Lagrange multiplier optimality condition

Question

Consider an equality constrained optimization problem
$$
\underset{x\in\mathbb R^q}{\text{minimize}}f(x)\quad\text{subject to}\quad\ Ax=b,
$$
where $f:\mathbb R^q\to\mathbb R$ is a convex differentiable objective function to be minimized, $A\in\mathbb R^{p\times q}$ and $b\in\mathbb R^{p}$.

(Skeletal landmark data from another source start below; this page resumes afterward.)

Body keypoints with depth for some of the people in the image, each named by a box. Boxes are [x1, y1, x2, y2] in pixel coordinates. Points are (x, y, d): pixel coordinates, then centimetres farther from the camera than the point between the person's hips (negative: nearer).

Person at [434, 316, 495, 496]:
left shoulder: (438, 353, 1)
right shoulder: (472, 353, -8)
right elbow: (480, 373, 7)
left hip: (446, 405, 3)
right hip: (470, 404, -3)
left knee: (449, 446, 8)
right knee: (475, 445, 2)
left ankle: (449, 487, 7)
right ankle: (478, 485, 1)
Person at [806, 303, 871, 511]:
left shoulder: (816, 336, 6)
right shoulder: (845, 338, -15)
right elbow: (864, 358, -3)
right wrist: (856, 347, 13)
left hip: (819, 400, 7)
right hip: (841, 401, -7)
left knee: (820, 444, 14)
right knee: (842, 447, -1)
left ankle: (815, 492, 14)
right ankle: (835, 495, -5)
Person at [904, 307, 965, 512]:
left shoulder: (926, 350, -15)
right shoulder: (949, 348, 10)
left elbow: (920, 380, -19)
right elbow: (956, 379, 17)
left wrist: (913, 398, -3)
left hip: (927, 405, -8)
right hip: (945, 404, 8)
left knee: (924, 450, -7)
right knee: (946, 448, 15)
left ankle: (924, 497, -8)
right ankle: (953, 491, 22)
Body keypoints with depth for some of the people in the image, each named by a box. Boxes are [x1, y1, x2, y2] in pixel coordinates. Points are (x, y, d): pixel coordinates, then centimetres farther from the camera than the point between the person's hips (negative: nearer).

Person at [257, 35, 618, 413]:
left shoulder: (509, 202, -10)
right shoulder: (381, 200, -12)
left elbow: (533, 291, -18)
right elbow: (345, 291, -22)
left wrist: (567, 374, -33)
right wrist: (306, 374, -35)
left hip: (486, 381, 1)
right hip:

I am trying to understand the proof of the Lagrange multiplier optimality condition
$$
\nabla f(x)+A^{\mathrm T}u=0
$$
for some $u\in\mathbb R^q$. According to first-order optimality condition, the solution $x\in\mathbb R^q$ satisfies $Ax=b$ and
$$
\nabla f(x)^{\mathrm T}(y-x)\ge0
$$
for all $y\in\mathbb R^q$ such that $Ay=b$. Since $A(y-x)=0$, $y-x\in\operatorname{Null}(A)$ and hence $\nabla f(x)^{\mathrm T}v\ge0$ for some $v\in\operatorname{Null}(A)$. Why does it follow that $\nabla f(x)^{\mathrm T}(y-x)=0$ (it seems that we only have that it is greater or equal) and $\nabla f(x)^{\mathrm T}v=0$ for all $v\in\operatorname{Null}(A)$?

Thank you!

Answer 1

From $\nabla f(x)^{\mathrm T}v\ge0$, $\forall v\in\operatorname{Null}(A)$, we have that $\nabla f(x)^{\mathrm T}v=0$, $\forall v\in\operatorname{Null}(A)$ because if $v \in\operatorname{Null}(A)$, then $-v \in \operatorname{Null}(A)$.